Corse : le racisme, symptôme d'une tension identitaire plus générale
Des experts estiment que ces dérives racistes ne sont pas spécifiques à la Corse, mais appartiennent à un mouvement plus général, en France et en Europe.
SOURCE AFP
Publié le - Modifié le | Le Point.fr
Des experts livrent leur analyse sur les récentes démonstrations de racisme en Corse, qui répondent, selon eux, à certaines spécificités insulaires, mais sont aussi symptomatiques de tensions identitaires observées ailleurs en France et en Europe. "Ce qu'il y a de spécifique à la Corse, c'est cette dimension spectaculaire, parce que la violence, surtout quand il s'agit d'identité, est devenue banale, en Corse. Elle est le moyen de résoudre des conflits", estime Liza Terrazzoni, chercheuse au Centre d'analyse et d'intervention sociologiques (Cadis). Pendant trois jours des manifestations émaillées de slogans ouvertement racistes se sont déroulées dans la ville, où une salle de prière musulmane a même été saccagée. Des faits qui ont eu lieu dans un contexte particulier : la Corse, qui compte entre 8 et 10 % d'étrangers, deuxième région en proportion après l'Ile-de-France, a vu la victoire des nationalistes lors des dernières régionales.
Les élections ont également été marquées par la réémergence du FN, avec 10,58 % des voix : un score certes inférieur à ceux du continent, mais qui lui permet d'être représenté à l'Assemblée de Corse pour la première fois depuis 1992. Cette émergence du nationalisme n'est pas neutre, selon la chercheuse. "Qu'il y ait un contexte, depuis 40 ans, en Corse, qui ait porté les questions identitaires dans la sphère politique, ça oui", explique-t-elle. Elle rappelle que le mouvement nationaliste s'est construit au moment de l'installation dans l'île des rapatriés d'Algérie – qui ont parfois fait venir une main d'oeuvre notamment marocaine – en dénonçant "la logique de substitution ethnique" par des non-Corses, un argument qui s'est élargi par la suite aux Maghrébins.
Des manifestations plus populistes que nationalistes
Pour autant, "c'est une erreur d'analyse que de lier l'émergence du nationalisme (...) avec ce qui s'est passé ces derniers jours". Marie Peretti-Ndiaye, également chercheuse associée au Cadis, un laboratoire de l'EHESS, décèle elle aussi plusieurs particularités susceptibles d'exacerber le racisme en Corse. D'abord la structure du marché du travail, avec des secteurs du bâtiment et du tourisme ayant "un besoin très fort en main-d'oeuvre peu qualifiée", souvent immigrée. Ce qui "favorise la précarité d'une partie de la population". Ensuite, le passé colonial : "il y a eu 200 000 Corses en Algérie entre le XIXe siècle et la Seconde Guerre mondiale", un chiffre très important qui a favorisé la diffusion de stéréotypes marqués.
La pauvreté est également un facteur à prendre en compte, juge-t-elle, tout comme la croissance urbaine relativement rapide, polarisée autour de Bastia et Ajaccio, qui ont absorbé les deux tiers de la croissance démographique de l'île ces 30 dernières années.

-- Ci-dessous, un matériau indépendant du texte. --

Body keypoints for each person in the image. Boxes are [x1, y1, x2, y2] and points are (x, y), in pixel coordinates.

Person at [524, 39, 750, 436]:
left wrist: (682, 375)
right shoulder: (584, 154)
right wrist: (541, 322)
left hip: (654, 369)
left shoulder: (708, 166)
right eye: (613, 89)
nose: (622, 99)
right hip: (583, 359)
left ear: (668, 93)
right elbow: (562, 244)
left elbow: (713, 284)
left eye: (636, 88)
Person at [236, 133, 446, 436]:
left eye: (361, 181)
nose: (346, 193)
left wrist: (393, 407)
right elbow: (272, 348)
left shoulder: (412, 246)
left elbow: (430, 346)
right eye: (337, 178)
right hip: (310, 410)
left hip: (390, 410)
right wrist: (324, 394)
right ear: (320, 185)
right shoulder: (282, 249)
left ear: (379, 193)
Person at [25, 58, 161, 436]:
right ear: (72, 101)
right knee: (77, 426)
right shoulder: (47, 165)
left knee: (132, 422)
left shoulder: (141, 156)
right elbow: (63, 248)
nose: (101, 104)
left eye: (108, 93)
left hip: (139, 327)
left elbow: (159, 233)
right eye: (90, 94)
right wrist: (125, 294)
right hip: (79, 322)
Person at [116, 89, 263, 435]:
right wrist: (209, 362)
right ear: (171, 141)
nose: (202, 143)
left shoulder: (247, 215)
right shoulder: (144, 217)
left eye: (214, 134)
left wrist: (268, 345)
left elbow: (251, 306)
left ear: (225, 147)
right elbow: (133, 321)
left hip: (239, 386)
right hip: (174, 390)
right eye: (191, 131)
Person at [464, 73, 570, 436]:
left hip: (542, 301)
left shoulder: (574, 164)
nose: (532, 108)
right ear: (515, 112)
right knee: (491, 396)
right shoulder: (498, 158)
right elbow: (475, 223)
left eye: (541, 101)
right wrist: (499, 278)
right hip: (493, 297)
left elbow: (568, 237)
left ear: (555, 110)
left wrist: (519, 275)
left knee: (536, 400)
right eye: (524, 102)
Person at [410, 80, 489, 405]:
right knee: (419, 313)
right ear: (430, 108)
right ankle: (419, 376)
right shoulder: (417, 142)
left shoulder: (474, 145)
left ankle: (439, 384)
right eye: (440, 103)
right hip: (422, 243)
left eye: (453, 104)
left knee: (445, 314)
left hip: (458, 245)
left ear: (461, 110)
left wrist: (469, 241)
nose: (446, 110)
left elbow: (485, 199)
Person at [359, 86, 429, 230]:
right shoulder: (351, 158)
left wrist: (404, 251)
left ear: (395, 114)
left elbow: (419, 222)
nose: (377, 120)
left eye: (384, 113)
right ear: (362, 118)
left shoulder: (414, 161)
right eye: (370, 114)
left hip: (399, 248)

Toutefois, pour Mme Terrazzoni, regarder prioritairement ce qu'il y a de spécifique en Corse peut être "dangereux" : "C'est s'empêcher de penser et de voir le glissement de la société française, l'activisme d'extrême droite. C'est une manière de pointer ce qui se passe en Corse et de dire bon, ben, ça se passe en Corse et d'oublier que ça se passe aussi ailleurs." Les débordements racistes et xénophobes des derniers jours sont avant tout "symptomatiques d'un contexte", selon Liza Terrazzoni, "celui de la France, de l'état de tension identitaire extrême dans lequel nous sommes en France, avec une cristallisation sur la question de l'appartenance, de l'immigration, de l'islam".

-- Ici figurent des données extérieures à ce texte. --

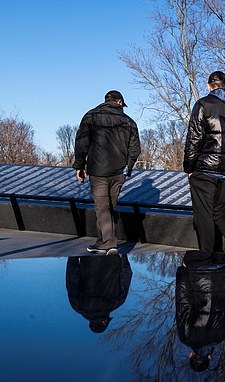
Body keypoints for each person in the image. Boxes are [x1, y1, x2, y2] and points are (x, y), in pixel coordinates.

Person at [183, 71, 225, 259]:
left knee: (203, 214)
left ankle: (206, 256)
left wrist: (189, 168)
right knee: (218, 211)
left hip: (204, 168)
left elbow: (194, 139)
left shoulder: (203, 105)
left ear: (208, 87)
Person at [73, 90, 141, 255]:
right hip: (119, 171)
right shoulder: (128, 121)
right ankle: (103, 241)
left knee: (102, 207)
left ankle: (109, 244)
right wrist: (128, 167)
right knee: (110, 206)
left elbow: (82, 142)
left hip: (98, 170)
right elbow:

"On sait qu'il y a des dérives racistes, des dérives d'extrême droite aujourd'hui à l'échelle européenne, en France aussi singulièrement" soulignait lundi Jean-Guy Talamoni, leader indépendantiste récemment élu président de l'Assemblée de Corse : "La Corse ne peut pas évidemment demeurer indemne." Marie Peretti-Ndiaye note que "dans les années 1990, il y a eu une politisation très forte de la question migratoire, dans le monde post-11 Septembre, une politisation très forte de la question religieuse, avec à chaque fois la mise en avant d'une figure particulière de la menace.(...) Aujourd'hui, c'est un mélange un peu hybride, à la fois la figure du migrant et à la fois la figure du musulman, qui cristallise la peur." "La Corse n'est pas différente, sur ces questions-là", estime-t-elle également, voyant dans le discours des manifestants des expressions "populistes, plus que nationalistes".